Krener, who graduated from Mount St. Mary's College in 1967, said Betty Parente was a cancer survivor and that her newfound vigor was a testament to her happiness at having overcome the disease.
William Parente, he said, would "leave early and come home late" on workdays, but could often be seen on weekends heading off to "get bagels for the girls."
"He'd always wave as he drove by," Krener said. "They used to come over for dinner. There was never a cross word between them. If there was something wrong, we'd have picked it up. Something's missing here."
Betty Parente's friend Marianne Quinn, 53, told Newsday that William Parente had been depressed about the death of his mother.
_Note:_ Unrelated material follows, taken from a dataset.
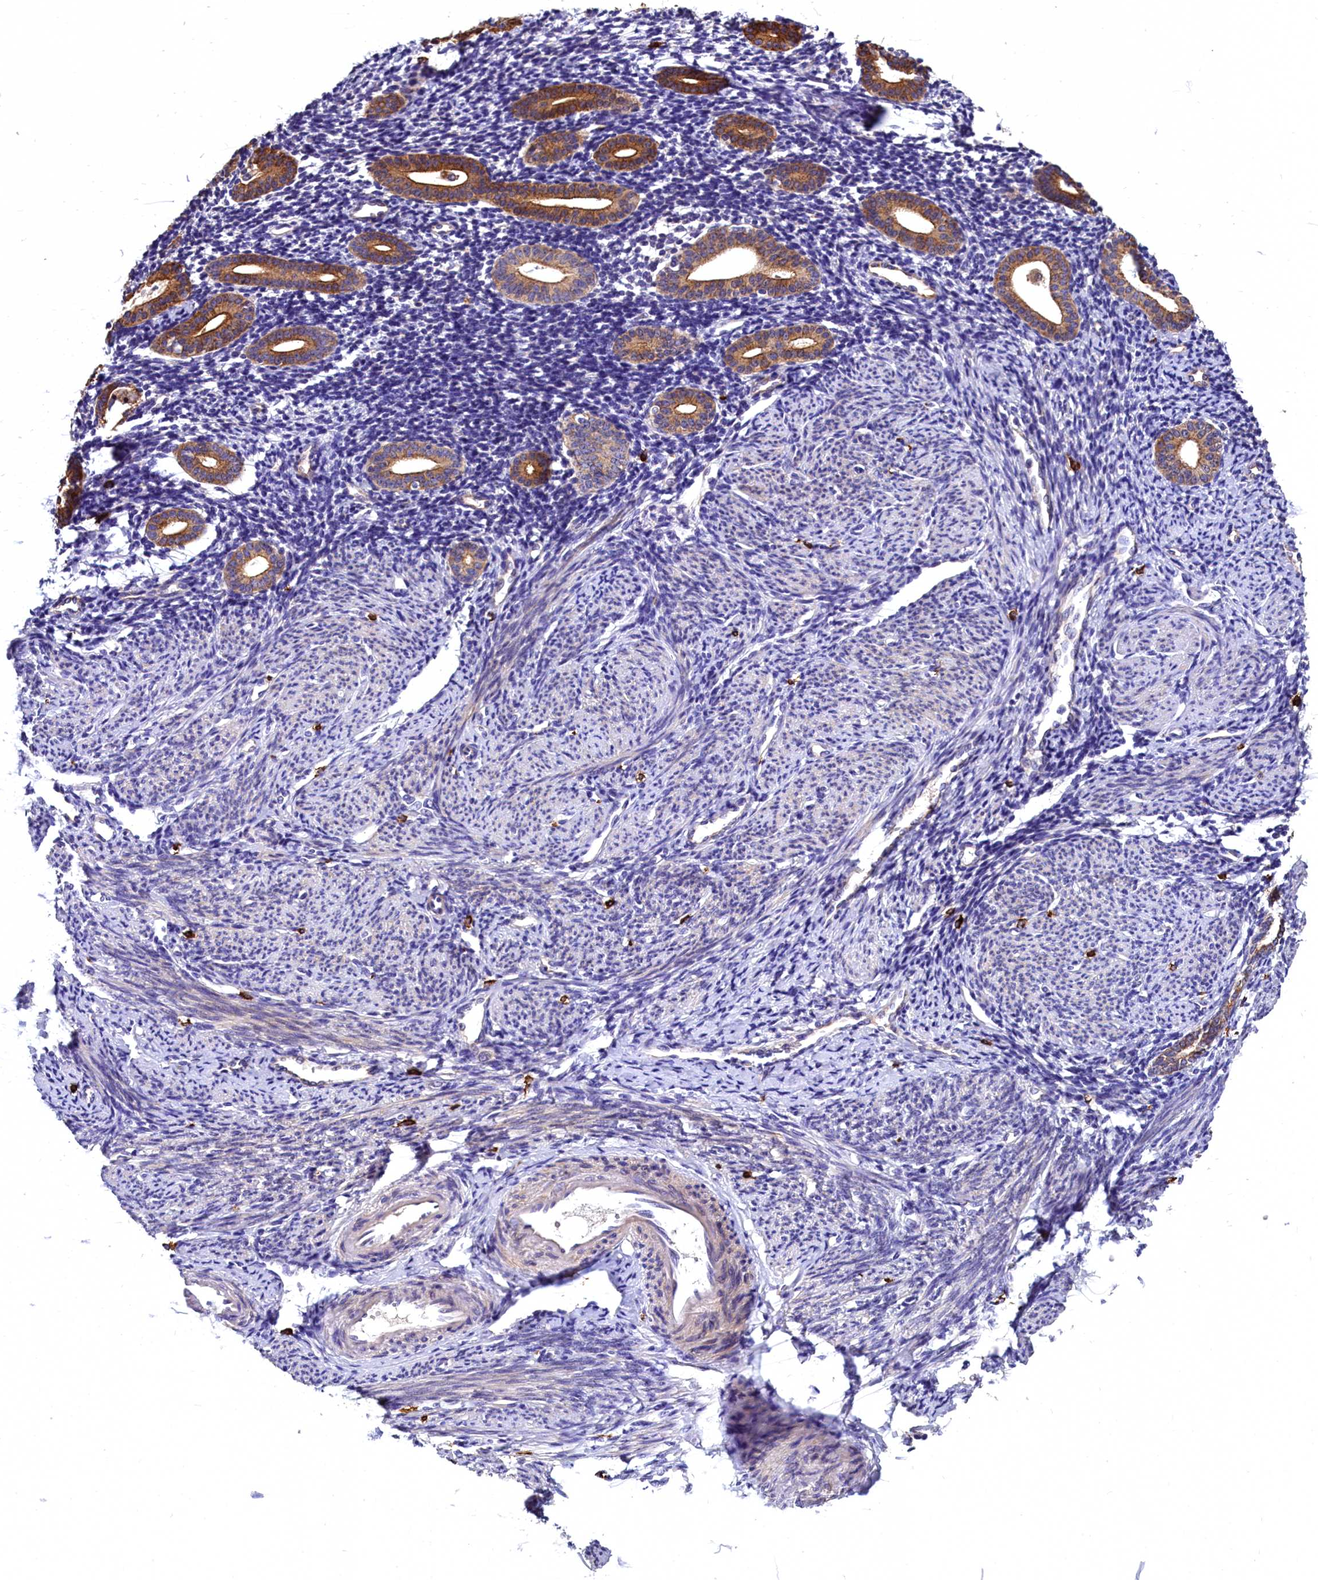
{"staining": {"intensity": "negative", "quantity": "none", "location": "none"}, "tissue": "endometrium", "cell_type": "Cells in endometrial stroma", "image_type": "normal", "snomed": [{"axis": "morphology", "description": "Normal tissue, NOS"}, {"axis": "topography", "description": "Endometrium"}], "caption": "There is no significant positivity in cells in endometrial stroma of endometrium. (Brightfield microscopy of DAB immunohistochemistry at high magnification).", "gene": "EPS8L2", "patient": {"sex": "female", "age": 56}}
The first anniversary of the death was about a week ago.
A local newspaper published a photograph of Betty Parente and her two daughters at a United Cerebral Palsy benefit luncheon about a year ago. Catherine Parente was among the children who read Mother's Day tribute poetry at the event, the newspaper noted.
Catherine was "was a wonderful, talented and sweet child who was treasured by teachers and staff members," according to a statement from the school district in Garden City.
The Parentes liked to travel. At Christmas, Krener recalled, the family went to Florida and stayed at the Fountainebleau hotel in Miami Beach. The family also had a condo on the beach in Westhampton, N.Y., according to property records.
A few months ago, William and Betty Parente saw South Pacific in Manhattan. "They were so excited to go to that," Krener said.
As the afternoon wore on, visitors came and went on the quiet block.
Another bouquet arrived. "Betty, thank you for always making me smile," said the note signed by Cathy and Scott. "You all will be missed. You will always be remembered in our hearts."
Nick Madigan reported from Garden City. Gus G. Sentementes and Baltimore Sun reporter Julie Bykowicz reported from Baltimore. The Associated Press contributed to this article.